Pull out every line of text in the data below and copy each one word for word. Leave the pictures out of your answer.

** Records shown follows **

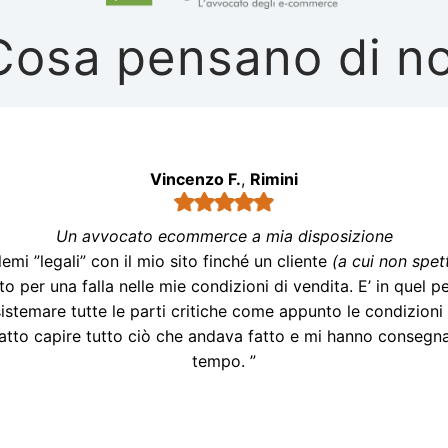
Cosa pensano di no
Vincenzo F.
,
Rimini
Un avvocato ecommerce a mia disposizione
mi ”legali” con il mio sito finché un cliente
(a cui non spe
to per una falla nelle mie condizioni di vendita. E’ in quel p
istemare tutte le parti critiche come appunto le condizion
tto capire tutto ciò che andava fatto e mi hanno consegnat
tempo. ”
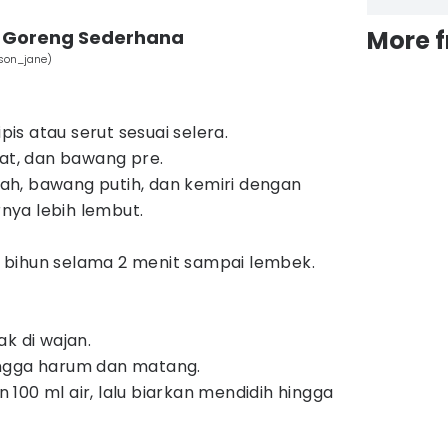
More 
n Goreng Sederhana
son_jane)
ipis atau serut sesuai selera.
mat, dan bawang pre.
h, bawang putih, dan kemiri dengan
rnya lebih lembut.
us bihun selama 2 menit sampai lembek.
k di wajan.
ngga harum dan matang.
100 ml air, lalu biarkan mendidih hingga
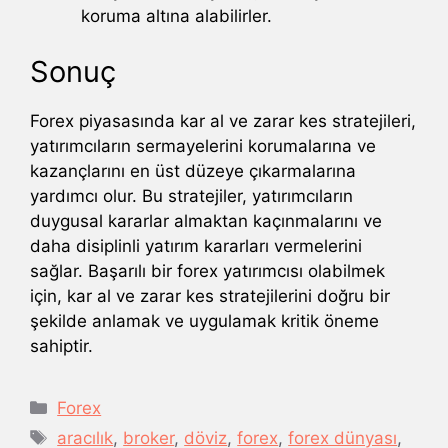
koruma altına alabilirler.
Sonuç
Forex piyasasında kar al ve zarar kes stratejileri,
yatırımcıların sermayelerini korumalarına ve
kazançlarını en üst düzeye çıkarmalarına
yardımcı olur. Bu stratejiler, yatırımcıların
duygusal kararlar almaktan kaçınmalarını ve
daha disiplinli yatırım kararları vermelerini
sağlar. Başarılı bir forex yatırımcısı olabilmek
için, kar al ve zarar kes stratejilerini doğru bir
şekilde anlamak ve uygulamak kritik öneme
sahiptir.
Kategoriler
Forex
Etiketler
aracılık
,
broker
,
döviz
,
forex
,
forex dünyası
,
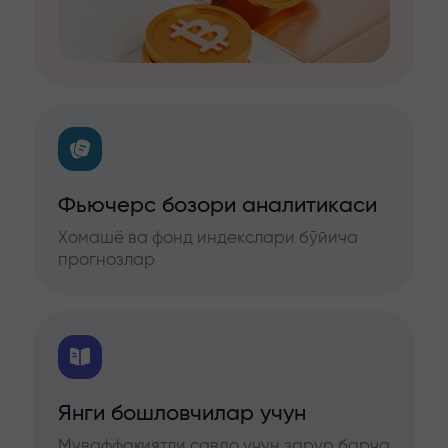
Фьючерс бозори аналитикаси
Хомашё ва фонд индекслари бўйича
прогнозлар
Янги бошловчилар учун
Муваффақиятли савдо учун зарур барча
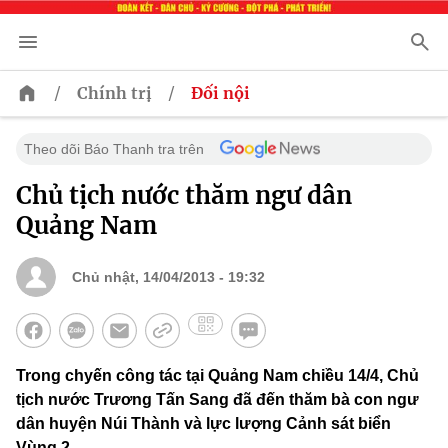
/
/
Chính trị
Đối nội
Theo dõi Báo Thanh tra trên
Chủ tịch nước thăm ngư dân
Quảng Nam
Chủ nhật, 14/04/2013 - 19:32
Trong chyến công tác tại Quảng Nam chiều 14/4, Chủ
tịch nước Trương Tấn Sang đã đến thăm bà con ngư
dân huyện Núi Thành và lực lượng Cảnh sát biển
Vùng 2.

** End of Records shown **

__Response below__:
Cosa pensano di no
Vincenzo F.
,
Rimini
Un avvocato ecommerce a mia disposizione
mi ”legali” con il mio sito finché un cliente
(a cui non spe
to per una falla nelle mie condizioni di vendita. E’ in quel p
istemare tutte le parti critiche come appunto le condizion
tto capire tutto ciò che andava fatto e mi hanno consegnat
tempo. ”
More 
n Goreng Sederhana
son_jane)
ipis atau serut sesuai selera.
mat, dan bawang pre.
h, bawang putih, dan kemiri dengan
rnya lebih lembut.
us bihun selama 2 menit sampai lembek.
k di wajan.
ngga harum dan matang.
100 ml air, lalu biarkan mendidih hingga
koruma altına alabilirler.
Sonuç
Forex piyasasında kar al ve zarar kes stratejileri,
yatırımcıların sermayelerini korumalarına ve
kazançlarını en üst düzeye çıkarmalarına
yardımcı olur. Bu stratejiler, yatırımcıların
duygusal kararlar almaktan kaçınmalarını ve
daha disiplinli yatırım kararları vermelerini
sağlar. Başarılı bir forex yatırımcısı olabilmek
için, kar al ve zarar kes stratejilerini doğru bir
şekilde anlamak ve uygulamak kritik öneme
sahiptir.
Kategoriler
Forex
Etiketler
aracılık
,
broker
,
döviz
,
forex
,
forex dünyası
,
Фьючерс бозори аналитикаси
Хомашё ва фонд индекслари бўйича
прогнозлар
Янги бошловчилар учун
Муваффақиятли савдо учун зарур барча
/
/
Chính trị
Đối nội
Theo dõi Báo Thanh tra trên
Chủ tịch nước thăm ngư dân
Quảng Nam
Chủ nhật, 14/04/2013 - 19:32
Trong chyến công tác tại Quảng Nam chiều 14/4, Chủ
tịch nước Trương Tấn Sang đã đến thăm bà con ngư
dân huyện Núi Thành và lực lượng Cảnh sát biển
Vùng 2.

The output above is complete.